[Opening Material for this exercise section]
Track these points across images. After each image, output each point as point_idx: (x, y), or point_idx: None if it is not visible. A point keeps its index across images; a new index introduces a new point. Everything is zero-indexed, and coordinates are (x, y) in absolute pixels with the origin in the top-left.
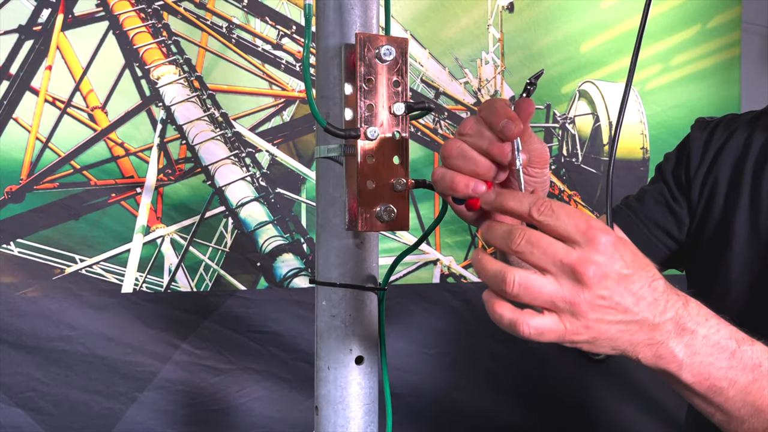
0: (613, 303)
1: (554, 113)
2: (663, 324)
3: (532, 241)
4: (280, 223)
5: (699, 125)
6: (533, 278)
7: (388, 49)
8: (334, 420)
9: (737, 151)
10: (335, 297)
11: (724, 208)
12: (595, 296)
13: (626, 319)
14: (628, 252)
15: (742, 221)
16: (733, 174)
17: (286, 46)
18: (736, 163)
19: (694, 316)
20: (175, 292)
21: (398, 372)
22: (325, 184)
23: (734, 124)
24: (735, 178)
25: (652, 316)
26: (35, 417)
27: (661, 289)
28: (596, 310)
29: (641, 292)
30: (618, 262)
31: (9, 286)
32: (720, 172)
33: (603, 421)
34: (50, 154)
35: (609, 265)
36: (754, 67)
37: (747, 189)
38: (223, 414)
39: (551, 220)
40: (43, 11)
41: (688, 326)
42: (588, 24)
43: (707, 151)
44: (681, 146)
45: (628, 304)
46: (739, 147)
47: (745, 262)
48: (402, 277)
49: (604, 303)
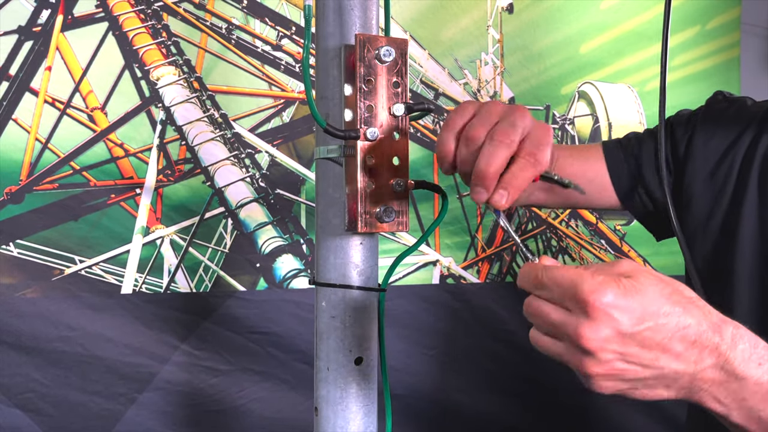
[Closing Material for this exercise section]
Exercise description ▸ Repeat the listing above in full, exactly, and omit its pictures.

Answer space ▸
Track these points across images. After each image, output each point as point_idx: (x, y), or point_idx: None if it is not visible. A point keeps its index across images; a new index introduces a new point. Everything is zero-indexed, and coordinates are (x, y) in absolute pixels with the origin in the top-left.
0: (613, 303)
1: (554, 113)
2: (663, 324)
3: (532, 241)
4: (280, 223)
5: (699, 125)
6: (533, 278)
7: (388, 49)
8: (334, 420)
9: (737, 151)
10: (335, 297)
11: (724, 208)
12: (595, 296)
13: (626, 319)
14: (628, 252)
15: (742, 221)
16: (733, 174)
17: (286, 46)
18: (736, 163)
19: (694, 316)
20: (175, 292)
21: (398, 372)
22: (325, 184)
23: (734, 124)
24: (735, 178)
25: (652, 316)
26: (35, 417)
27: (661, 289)
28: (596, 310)
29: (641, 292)
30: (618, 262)
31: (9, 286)
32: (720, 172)
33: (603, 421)
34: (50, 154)
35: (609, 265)
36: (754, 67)
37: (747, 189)
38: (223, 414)
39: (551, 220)
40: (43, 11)
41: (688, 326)
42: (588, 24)
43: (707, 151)
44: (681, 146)
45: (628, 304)
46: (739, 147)
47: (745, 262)
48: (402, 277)
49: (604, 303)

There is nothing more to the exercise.